Gisborne residents emerged from a nervous night as the first light touched the city today, revealing a city centre in lockdown, collapsed buildings and shattered glass.
Outside the battered business district - where people last night reported the shockwaves from a 6.8 magnitude quake roaring down on them like a train - they were collecting together their lives and possessions.
Many described the quake that hit just before 9:00pm, as a series of sharp shocks, followed by a lull then more shocks.
The quake was centred 50km offshore, southeast of Gisborne and 40km deep in the Hikurangi Trench - a subduction zone where the Pacific tectonic plate is being dragged under the Australian plate on which the East Coast sits.
Three buildings, including a block of apartments and two shops, collapsed, roofs caved in, water tanks and winery vats burst, parapets crashed to the ground and gaping holes opened up in roadways.
By the early hours of today no deaths or serious injuries had been reported and Police Commander Waata Shepherd said police had diverted people from the city centre and the business area was in lockdown.
But some Gisborne residents said they were still in shock from the rocking and jolting that seemed to go on for many minutes.
The quake was felt strongly in Wellington, Blenheim and Nelson and tremors were reported further down the South Island including Christchurch, Dunedin and Hokitika on the west coast.
Civil Defence Minister Rick Barker, who was in Hastings last night, was driving to Gisborne this morning to inspect the damage.
Mr Barker was warned - two years ago to the day - of the need for better computer modelling of the Hikurangi subduction zone as a trigger for tsunami. Scientists estimated that a significant tsunami at Gisborne would kill 2100 people and injure 5000.
Last night, people milled around in the streets and Gisborne mayor Meng Foon warned them that if a second quake stuck, they should head for the hills, in case there was a tsunami.

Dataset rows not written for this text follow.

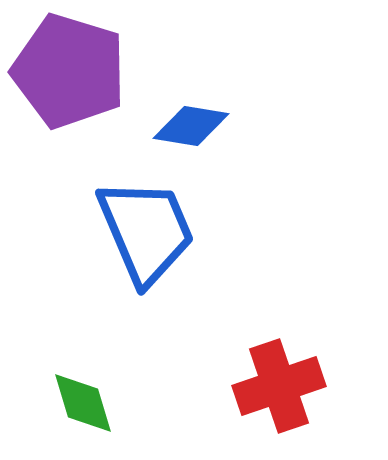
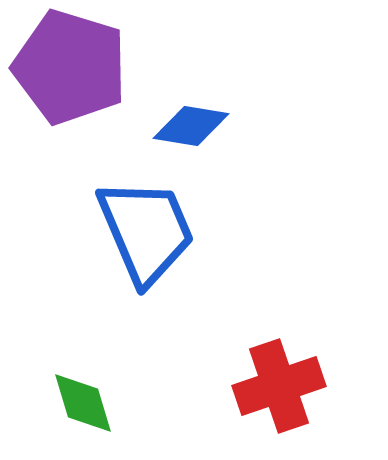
purple pentagon: moved 1 px right, 4 px up
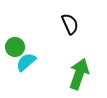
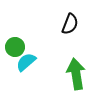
black semicircle: rotated 45 degrees clockwise
green arrow: moved 3 px left; rotated 28 degrees counterclockwise
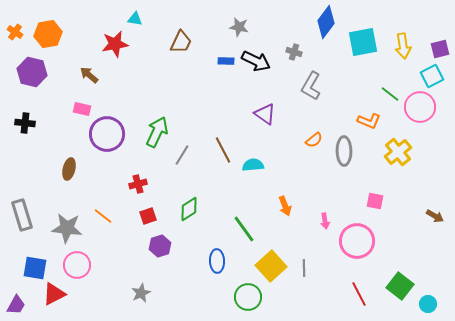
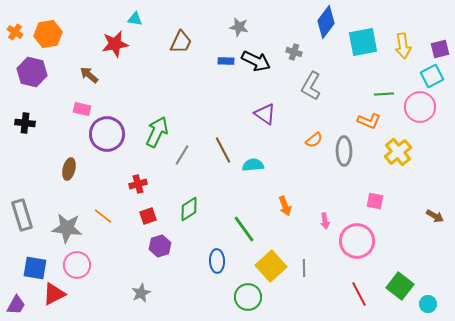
green line at (390, 94): moved 6 px left; rotated 42 degrees counterclockwise
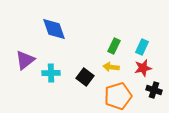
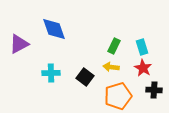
cyan rectangle: rotated 42 degrees counterclockwise
purple triangle: moved 6 px left, 16 px up; rotated 10 degrees clockwise
red star: rotated 30 degrees counterclockwise
black cross: rotated 14 degrees counterclockwise
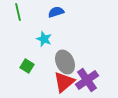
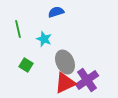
green line: moved 17 px down
green square: moved 1 px left, 1 px up
red triangle: moved 1 px right, 1 px down; rotated 15 degrees clockwise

GNS scientists have warned a tsunami may be triggered by an underwater landslide or a "moderate" earthquake of 6.5 magnitude or larger.
GNS duty seismologist Warwick Smith said last night he also expected damage to be reported in Wairoa, Napier and Mahia, but the 6.8 tremblor had not been not strong enough create a tsunami.

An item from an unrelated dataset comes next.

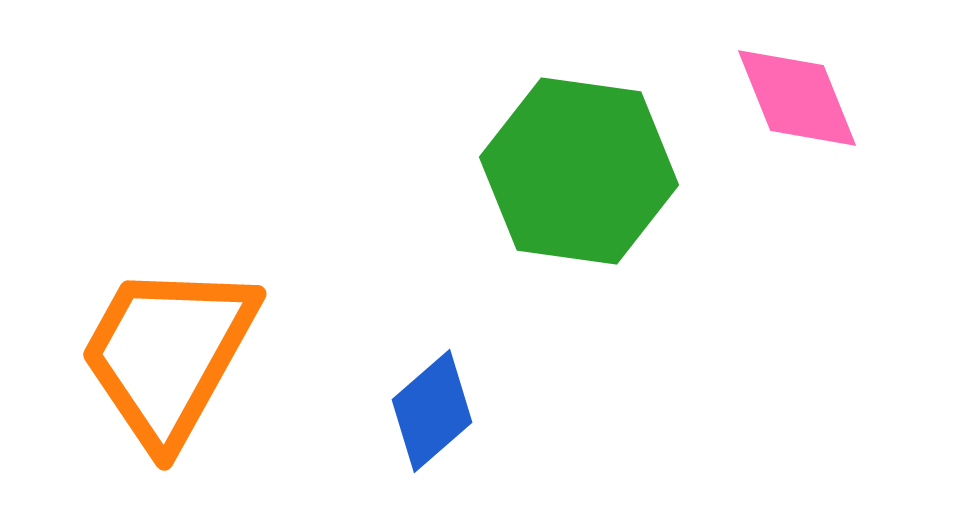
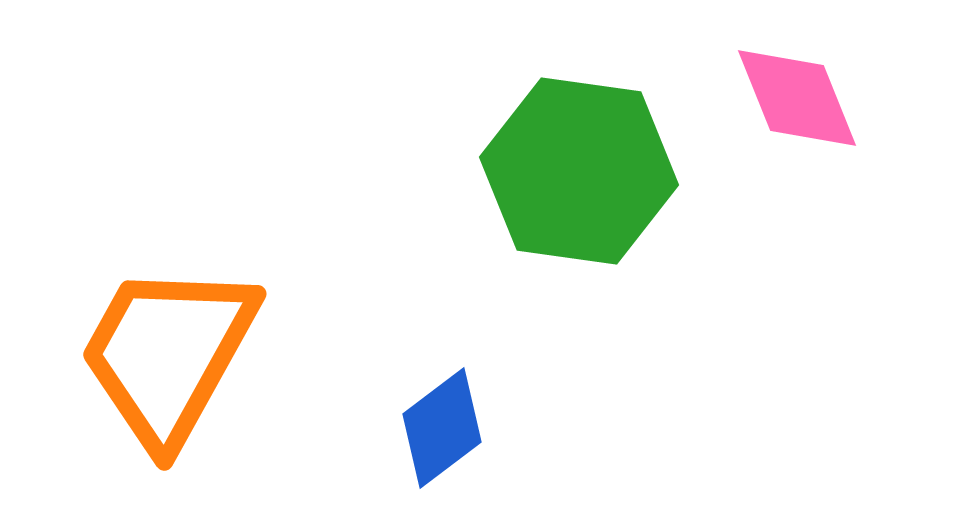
blue diamond: moved 10 px right, 17 px down; rotated 4 degrees clockwise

But that did not stop residents rushing for the hills last night, as electricity supply was lost to most of the city. Some businesses, such as supermarkets and the Odeon Cinema resorted to generators, and Gisborne hospital lost power for 40 minutes.
In the city centre, the Gisborne Herald reported the most extensive damage was the collapse of the Bernina Sewing Centre roof, while a large parapet crashed through the roof of the Hallenstein building in the main street.

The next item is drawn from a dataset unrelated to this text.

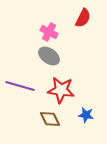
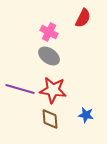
purple line: moved 3 px down
red star: moved 8 px left
brown diamond: rotated 20 degrees clockwise
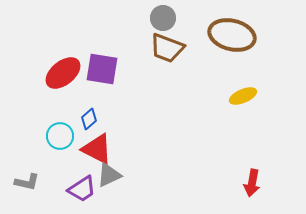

The Pencil Gallery on the corner of Grey St and Gladstone Road was damaged, and the veranda of Mitchells Camera House and the Health 2000 shop collapsed.
There were some minor fires reported, and a large hole appeared in Ormond Road, a major city street.
The manager of the Pak'n Save supermarket, Hamish Walton said he believed the stock losses from shelves of goods thrown in the aisles would be in the tens of thousands of dollars.
Montana's Lytton Road winery site - with the nation's largest winemaking capacity - was reported to have high-priced chardonnay running along the ground as up to 10 tanks were ruptured.
Other tanks - including water tanks at Gisborne's hospital - were also reported to have failed in the quake: "The water tanks on the hillside and on the roof have been damaged," said a spokesman.
Police said homeowners reported damage to hotwater cylinders which were not adequately fixed in place.
Gisborne District Council spokesman Vance Walker said relatively light damage was reported in terms of utilities, gas, water, sewage pumping stations.
Murray McPhail, who has a property at Makauri, about 10km from Gisborne city, said he could see waves in his swimming pool as the quake shook.
"You could just about surf on it," Mr McPhail told NZPA.
"Stuff come out of cupboards, bottles fell off walls, ornaments fell. "It was pretty violent. It was certainly a decent shake."
Gisborne resident, Catherine Watson said everyone was swaying as they stood in doorways: "Smashed glass everywhere, frames, ornaments smashed and on the floor, wine everywhere. Food has fallen off all the shelves in the pantry.
"Water pipes have burst so flooding all through the house.
"Everyone is driving out of town and the streets are all backed up with cars," she told the Dominion-Post newspaper. "It's terrifying".